**Task prompt:**
From the listing that follows, extract every line and set it down unaltered.

**Given information:**
BEGIN

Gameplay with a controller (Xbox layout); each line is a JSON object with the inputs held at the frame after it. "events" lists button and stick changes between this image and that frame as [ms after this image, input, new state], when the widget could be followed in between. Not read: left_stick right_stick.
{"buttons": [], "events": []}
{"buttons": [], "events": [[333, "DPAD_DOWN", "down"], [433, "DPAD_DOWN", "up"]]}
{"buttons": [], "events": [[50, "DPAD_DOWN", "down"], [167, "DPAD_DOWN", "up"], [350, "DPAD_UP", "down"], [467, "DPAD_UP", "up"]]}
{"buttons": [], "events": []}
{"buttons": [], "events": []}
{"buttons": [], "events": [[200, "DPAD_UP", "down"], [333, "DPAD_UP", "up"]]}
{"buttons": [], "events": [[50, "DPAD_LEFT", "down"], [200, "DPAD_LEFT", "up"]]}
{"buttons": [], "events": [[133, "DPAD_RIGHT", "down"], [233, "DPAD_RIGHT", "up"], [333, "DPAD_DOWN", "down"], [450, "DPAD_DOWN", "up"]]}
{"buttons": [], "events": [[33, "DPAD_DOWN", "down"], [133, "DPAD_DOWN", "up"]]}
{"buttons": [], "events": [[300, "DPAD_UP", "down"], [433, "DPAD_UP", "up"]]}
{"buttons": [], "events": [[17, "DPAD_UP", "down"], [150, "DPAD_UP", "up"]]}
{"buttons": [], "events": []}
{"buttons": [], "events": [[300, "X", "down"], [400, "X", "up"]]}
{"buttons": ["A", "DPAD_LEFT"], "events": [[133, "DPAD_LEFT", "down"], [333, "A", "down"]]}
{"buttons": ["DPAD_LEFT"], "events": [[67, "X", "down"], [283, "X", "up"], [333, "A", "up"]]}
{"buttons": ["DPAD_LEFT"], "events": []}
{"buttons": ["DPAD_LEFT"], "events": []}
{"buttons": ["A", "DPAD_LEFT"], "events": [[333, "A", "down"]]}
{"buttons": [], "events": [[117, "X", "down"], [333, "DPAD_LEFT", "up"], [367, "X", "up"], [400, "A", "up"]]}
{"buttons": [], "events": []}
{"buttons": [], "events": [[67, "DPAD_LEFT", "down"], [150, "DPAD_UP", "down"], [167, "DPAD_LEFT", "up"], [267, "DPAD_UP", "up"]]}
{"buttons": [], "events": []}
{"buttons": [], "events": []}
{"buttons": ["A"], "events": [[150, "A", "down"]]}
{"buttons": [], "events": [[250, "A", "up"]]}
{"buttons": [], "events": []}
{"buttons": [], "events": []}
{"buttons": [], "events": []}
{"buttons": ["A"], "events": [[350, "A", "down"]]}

END

**The answer:**
Gameplay with a controller (Xbox layout); each line is a JSON object with the inputs held at the frame after it. "events" lists button and stick changes between this image and that frame as [ms after this image, input, new state], when the widget could be followed in between. Not read: left_stick right_stick.
{"buttons": [], "events": []}
{"buttons": [], "events": [[333, "DPAD_DOWN", "down"], [433, "DPAD_DOWN", "up"]]}
{"buttons": [], "events": [[50, "DPAD_DOWN", "down"], [167, "DPAD_DOWN", "up"], [350, "DPAD_UP", "down"], [467, "DPAD_UP", "up"]]}
{"buttons": [], "events": []}
{"buttons": [], "events": []}
{"buttons": [], "events": [[200, "DPAD_UP", "down"], [333, "DPAD_UP", "up"]]}
{"buttons": [], "events": [[50, "DPAD_LEFT", "down"], [200, "DPAD_LEFT", "up"]]}
{"buttons": [], "events": [[133, "DPAD_RIGHT", "down"], [233, "DPAD_RIGHT", "up"], [333, "DPAD_DOWN", "down"], [450, "DPAD_DOWN", "up"]]}
{"buttons": [], "events": [[33, "DPAD_DOWN", "down"], [133, "DPAD_DOWN", "up"]]}
{"buttons": [], "events": [[300, "DPAD_UP", "down"], [433, "DPAD_UP", "up"]]}
{"buttons": [], "events": [[17, "DPAD_UP", "down"], [150, "DPAD_UP", "up"]]}
{"buttons": [], "events": []}
{"buttons": [], "events": [[300, "X", "down"], [400, "X", "up"]]}
{"buttons": ["A", "DPAD_LEFT"], "events": [[133, "DPAD_LEFT", "down"], [333, "A", "down"]]}
{"buttons": ["DPAD_LEFT"], "events": [[67, "X", "down"], [283, "X", "up"], [333, "A", "up"]]}
{"buttons": ["DPAD_LEFT"], "events": []}
{"buttons": ["DPAD_LEFT"], "events": []}
{"buttons": ["A", "DPAD_LEFT"], "events": [[333, "A", "down"]]}
{"buttons": [], "events": [[117, "X", "down"], [333, "DPAD_LEFT", "up"], [367, "X", "up"], [400, "A", "up"]]}
{"buttons": [], "events": []}
{"buttons": [], "events": [[67, "DPAD_LEFT", "down"], [150, "DPAD_UP", "down"], [167, "DPAD_LEFT", "up"], [267, "DPAD_UP", "up"]]}
{"buttons": [], "events": []}
{"buttons": [], "events": []}
{"buttons": ["A"], "events": [[150, "A", "down"]]}
{"buttons": [], "events": [[250, "A", "up"]]}
{"buttons": [], "events": []}
{"buttons": [], "events": []}
{"buttons": [], "events": []}
{"buttons": ["A"], "events": [[350, "A", "down"]]}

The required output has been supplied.